- Problem statement
Beginning with the line below that contains "left hip: (329, 389)" and ending with the line that contains "left hip: (361, 190)", copy every line exactly. Copy nothing else.

- Material provided
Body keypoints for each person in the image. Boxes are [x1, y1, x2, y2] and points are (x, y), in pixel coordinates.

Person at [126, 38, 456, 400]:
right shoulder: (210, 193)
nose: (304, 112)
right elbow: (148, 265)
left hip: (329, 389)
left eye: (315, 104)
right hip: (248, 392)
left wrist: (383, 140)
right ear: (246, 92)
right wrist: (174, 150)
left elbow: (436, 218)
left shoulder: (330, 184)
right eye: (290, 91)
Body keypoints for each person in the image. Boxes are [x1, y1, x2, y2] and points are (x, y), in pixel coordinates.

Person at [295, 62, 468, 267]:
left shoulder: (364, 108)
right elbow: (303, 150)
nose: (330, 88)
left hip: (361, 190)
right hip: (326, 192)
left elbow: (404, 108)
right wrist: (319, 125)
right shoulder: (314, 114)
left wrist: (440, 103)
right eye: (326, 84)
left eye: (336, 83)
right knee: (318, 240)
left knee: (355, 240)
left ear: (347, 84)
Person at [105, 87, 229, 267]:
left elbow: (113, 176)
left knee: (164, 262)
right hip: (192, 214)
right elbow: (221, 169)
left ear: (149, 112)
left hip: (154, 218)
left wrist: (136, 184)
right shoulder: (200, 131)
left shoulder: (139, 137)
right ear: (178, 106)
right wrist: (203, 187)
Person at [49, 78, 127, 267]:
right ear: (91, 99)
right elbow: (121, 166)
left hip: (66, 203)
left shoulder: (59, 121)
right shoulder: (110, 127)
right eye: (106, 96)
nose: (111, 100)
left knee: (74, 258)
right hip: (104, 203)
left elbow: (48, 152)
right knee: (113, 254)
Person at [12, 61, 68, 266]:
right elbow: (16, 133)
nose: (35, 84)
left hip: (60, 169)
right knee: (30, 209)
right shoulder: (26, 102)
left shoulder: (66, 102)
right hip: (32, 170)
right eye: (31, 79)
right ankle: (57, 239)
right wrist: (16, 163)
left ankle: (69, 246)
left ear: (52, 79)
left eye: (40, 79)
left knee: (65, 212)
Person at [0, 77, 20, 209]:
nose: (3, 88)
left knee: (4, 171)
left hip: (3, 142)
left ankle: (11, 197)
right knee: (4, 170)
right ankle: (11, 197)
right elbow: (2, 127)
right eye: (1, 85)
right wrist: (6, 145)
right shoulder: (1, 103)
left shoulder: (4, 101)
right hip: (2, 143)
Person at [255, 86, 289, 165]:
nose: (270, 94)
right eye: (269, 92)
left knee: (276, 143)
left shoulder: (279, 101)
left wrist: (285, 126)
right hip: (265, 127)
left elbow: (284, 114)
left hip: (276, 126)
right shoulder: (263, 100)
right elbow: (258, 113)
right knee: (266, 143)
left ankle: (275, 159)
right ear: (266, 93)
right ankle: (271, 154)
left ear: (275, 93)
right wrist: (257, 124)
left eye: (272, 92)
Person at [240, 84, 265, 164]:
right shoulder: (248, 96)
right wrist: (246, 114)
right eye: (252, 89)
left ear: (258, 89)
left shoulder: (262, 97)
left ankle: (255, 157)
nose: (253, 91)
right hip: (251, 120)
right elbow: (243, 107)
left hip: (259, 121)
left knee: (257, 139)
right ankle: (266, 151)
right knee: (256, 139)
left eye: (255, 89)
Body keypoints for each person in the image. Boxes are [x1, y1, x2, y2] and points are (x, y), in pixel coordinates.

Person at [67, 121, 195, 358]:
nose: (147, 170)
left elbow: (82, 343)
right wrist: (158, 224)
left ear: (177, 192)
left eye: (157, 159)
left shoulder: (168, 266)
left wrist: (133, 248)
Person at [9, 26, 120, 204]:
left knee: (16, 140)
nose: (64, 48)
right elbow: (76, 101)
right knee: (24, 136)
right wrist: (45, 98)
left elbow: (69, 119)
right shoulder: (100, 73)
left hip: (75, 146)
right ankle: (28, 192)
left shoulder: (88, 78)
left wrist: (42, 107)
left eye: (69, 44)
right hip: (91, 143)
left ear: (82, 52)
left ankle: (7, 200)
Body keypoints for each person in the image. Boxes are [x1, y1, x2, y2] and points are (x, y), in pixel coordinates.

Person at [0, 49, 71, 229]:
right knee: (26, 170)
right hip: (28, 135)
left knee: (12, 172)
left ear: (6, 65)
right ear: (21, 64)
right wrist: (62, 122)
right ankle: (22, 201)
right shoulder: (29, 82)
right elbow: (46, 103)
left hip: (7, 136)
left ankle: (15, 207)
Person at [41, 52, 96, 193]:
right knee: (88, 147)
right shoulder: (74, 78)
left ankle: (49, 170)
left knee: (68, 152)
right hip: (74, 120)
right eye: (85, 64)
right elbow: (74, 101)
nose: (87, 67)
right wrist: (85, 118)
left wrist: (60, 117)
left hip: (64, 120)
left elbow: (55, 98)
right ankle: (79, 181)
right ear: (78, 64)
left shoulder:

- Response area
left hip: (329, 389)
left eye: (315, 104)
right hip: (248, 392)
left wrist: (383, 140)
right ear: (246, 92)
right wrist: (174, 150)
left elbow: (436, 218)
left shoulder: (330, 184)
right eye: (290, 91)
Body keypoints for each person in the image. Boxes are [x1, y1, x2, y2] and points are (x, y), in pixel coordinates.

Person at [295, 62, 468, 267]:
left shoulder: (364, 108)
right elbow: (303, 150)
nose: (330, 88)
left hip: (361, 190)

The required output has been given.